YOUR ASSIGNMENT ::
Of the lines in the data below, write out exactly those from the one holding "left elbow: (207, 144)" through the one holding "right front paw: (105, 221)", both included.
= Beginning of Section =
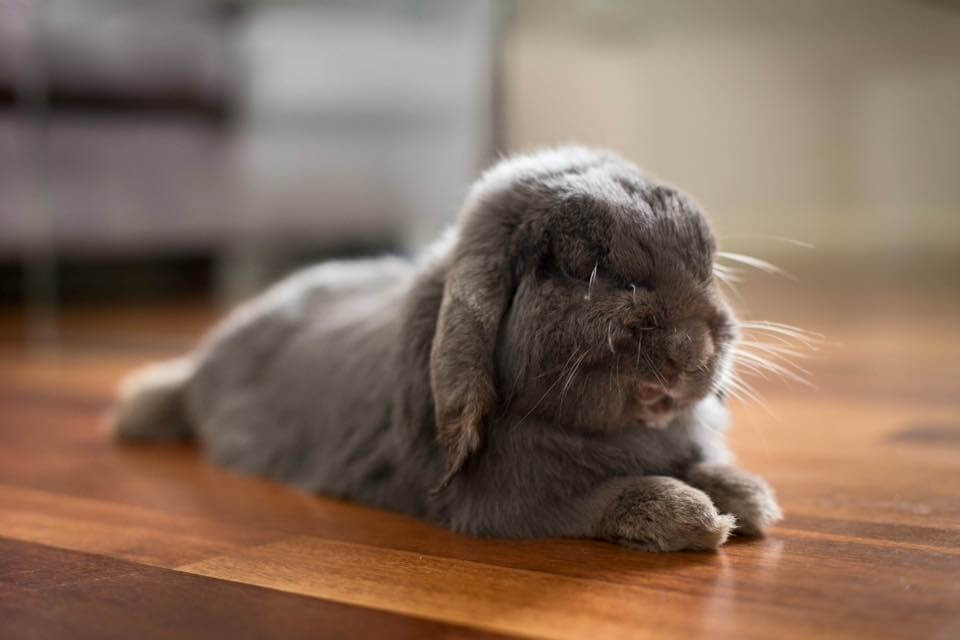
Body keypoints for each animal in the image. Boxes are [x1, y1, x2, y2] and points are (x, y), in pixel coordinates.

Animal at [112, 148, 784, 552]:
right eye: (585, 269)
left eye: (706, 266)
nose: (692, 350)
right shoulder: (513, 503)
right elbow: (610, 495)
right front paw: (699, 519)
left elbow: (701, 463)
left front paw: (749, 498)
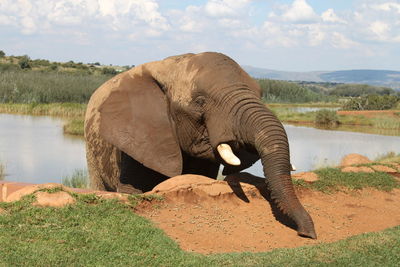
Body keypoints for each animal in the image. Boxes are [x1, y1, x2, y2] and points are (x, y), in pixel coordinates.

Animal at [84, 51, 316, 240]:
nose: (307, 233)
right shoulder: (140, 138)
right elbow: (132, 191)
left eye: (259, 94)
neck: (171, 66)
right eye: (200, 102)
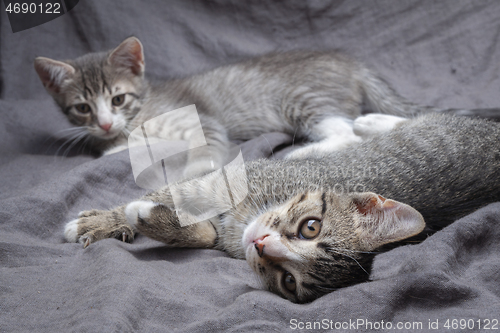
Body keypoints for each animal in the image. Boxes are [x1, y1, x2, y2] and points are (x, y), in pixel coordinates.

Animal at [32, 37, 492, 174]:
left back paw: (303, 152)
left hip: (301, 99)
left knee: (344, 131)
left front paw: (200, 167)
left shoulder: (201, 119)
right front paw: (114, 146)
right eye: (82, 108)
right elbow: (119, 149)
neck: (142, 112)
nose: (105, 123)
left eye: (118, 98)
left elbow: (207, 144)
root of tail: (351, 62)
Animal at [64, 113, 500, 302]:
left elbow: (200, 231)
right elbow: (173, 193)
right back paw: (362, 123)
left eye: (289, 281)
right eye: (311, 226)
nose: (261, 244)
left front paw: (147, 219)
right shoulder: (215, 181)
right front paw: (105, 221)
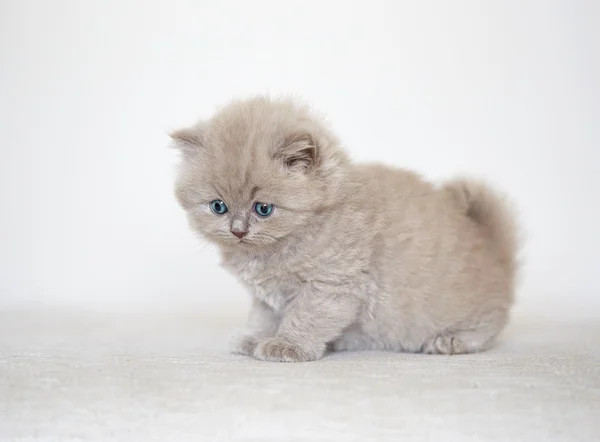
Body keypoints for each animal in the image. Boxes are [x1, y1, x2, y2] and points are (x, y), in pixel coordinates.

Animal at [171, 95, 516, 360]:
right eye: (218, 207)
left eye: (263, 209)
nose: (238, 230)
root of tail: (493, 245)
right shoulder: (266, 297)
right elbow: (263, 317)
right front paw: (253, 339)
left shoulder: (332, 285)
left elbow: (305, 317)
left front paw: (286, 346)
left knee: (490, 327)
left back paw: (449, 341)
= End of Section =
SOLUTION ::
left elbow: (207, 144)
root of tail: (351, 62)
Animal at [64, 113, 500, 302]:
left elbow: (200, 231)
right elbow: (173, 193)
right back paw: (362, 123)
left eye: (289, 281)
right eye: (311, 226)
nose: (261, 244)
left front paw: (147, 219)
right shoulder: (215, 181)
right front paw: (105, 221)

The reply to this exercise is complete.